Top of EXERCISE INPUT

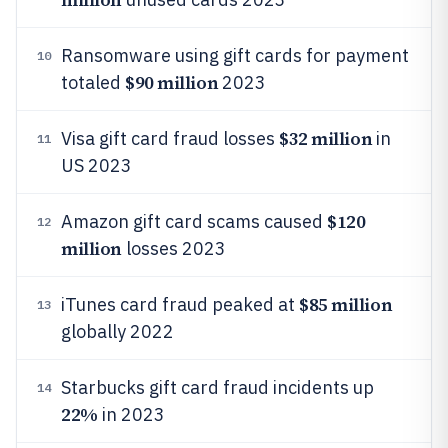
Ransomware using gift cards for payment
10
$90 million
totaled
2023
$32 million
Visa gift card fraud losses
in
11
US 2023
$120
Amazon gift card scams caused
12
million
losses 2023
$85 million
iTunes card fraud peaked at
13
globally 2022
Starbucks gift card fraud incidents up
14
22%
in 2023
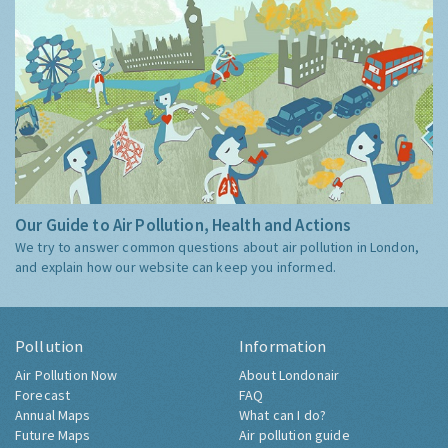
Our Guide to Air Pollution, Health and Actions
We try to answer common questions about air pollution in London,
and explain how our website can keep you informed.
Pollution
Information
Air Pollution Now
About Londonair
Forecast
FAQ
Annual Maps
What can I do?
Future Maps
Air pollution guide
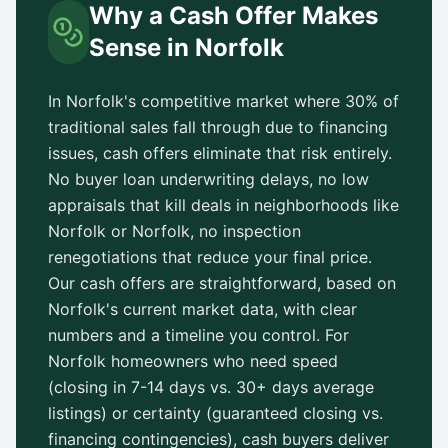
Why a Cash Offer Makes
Sense in
Norfolk
In
Norfolk
's competitive market where 30% of
traditional sales fall through due to financing
issues, cash offers eliminate that risk entirely.
No buyer loan underwriting delays, no low
appraisals that kill deals in neighborhoods like
Norfolk
or
Norfolk
, no inspection
renegotiations that reduce your final price.
Our cash offers are straightforward, based on
Norfolk
's current market data, with clear
numbers and a timeline you control. For
Norfolk
homeowners who need speed
(closing in 7-14 days vs.
30+ days
average
listings) or certainty (guaranteed closing vs.
financing contingencies), cash buyers deliver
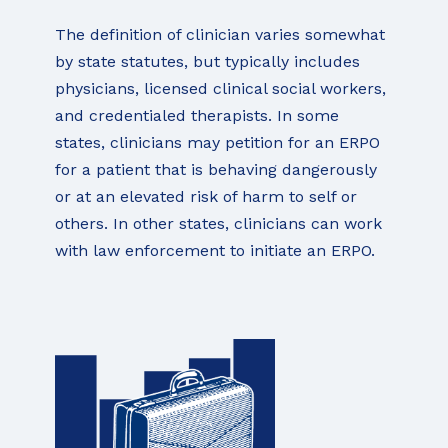
The definition of clinician varies somewhat
by state statutes, but typically includes
physicians, licensed clinical social workers,
and credentialed therapists. In some
states, clinicians may petition for an ERPO
for a patient that is behaving dangerously
or at an elevated risk of harm to self or
others. In other states, clinicians can work
with law enforcement to initiate an ERPO.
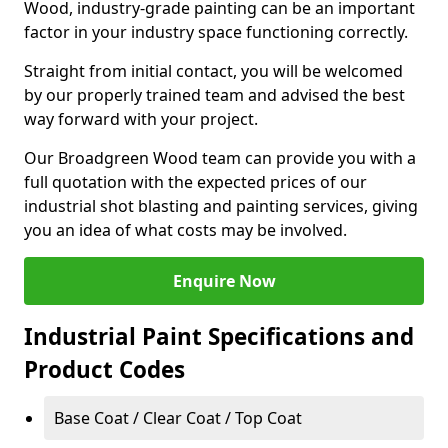
Wood, industry-grade painting can be an important
factor in your industry space functioning correctly.
Straight from initial contact, you will be welcomed
by our properly trained team and advised the best
way forward with your project.
Our Broadgreen Wood team can provide you with a
full quotation with the expected prices of our
industrial shot blasting and painting services, giving
you an idea of what costs may be involved.
Enquire Now
Industrial Paint Specifications and
Product Codes
Base Coat / Clear Coat / Top Coat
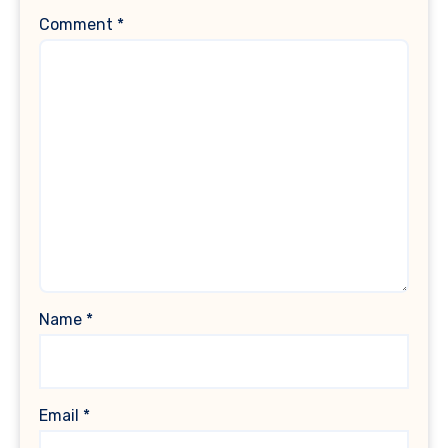
Comment
*
Name
*
Email
*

Bottom of EXERCISE INPUT

## TASK INSTRUCTIONS
The answer should consist only of the lines from the line with "and explain how" through the last line of the data, repeated exactly; pictures stay out.

## WRITTEN ANSWER
and explain how our website can keep you informed.
Pollution
Information
Air Pollution Now
About Londonair
Forecast
FAQ
Annual Maps
What can I do?
Future Maps
Air pollution guide
Why a Cash Offer Makes
Sense in
Norfolk
In
Norfolk
's competitive market where 30% of
traditional sales fall through due to financing
issues, cash offers eliminate that risk entirely.
No buyer loan underwriting delays, no low
appraisals that kill deals in neighborhoods like
Norfolk
or
Norfolk
, no inspection
renegotiations that reduce your final price.
Our cash offers are straightforward, based on
Norfolk
's current market data, with clear
numbers and a timeline you control. For
Norfolk
homeowners who need speed
(closing in 7-14 days vs.
30+ days
average
listings) or certainty (guaranteed closing vs.
financing contingencies), cash buyers deliver
The definition of clinician varies somewhat
by state statutes, but typically includes
physicians, licensed clinical social workers,
and credentialed therapists. In some
states, clinicians may petition for an ERPO
for a patient that is behaving dangerously
or at an elevated risk of harm to self or
others. In other states, clinicians can work
with law enforcement to initiate an ERPO.
Wood, industry-grade painting can be an important
factor in your industry space functioning correctly.
Straight from initial contact, you will be welcomed
by our properly trained team and advised the best
way forward with your project.
Our Broadgreen Wood team can provide you with a
full quotation with the expected prices of our
industrial shot blasting and painting services, giving
you an idea of what costs may be involved.
Enquire Now
Industrial Paint Specifications and
Product Codes
Base Coat / Clear Coat / Top Coat
Comment
*
Name
*
Email
*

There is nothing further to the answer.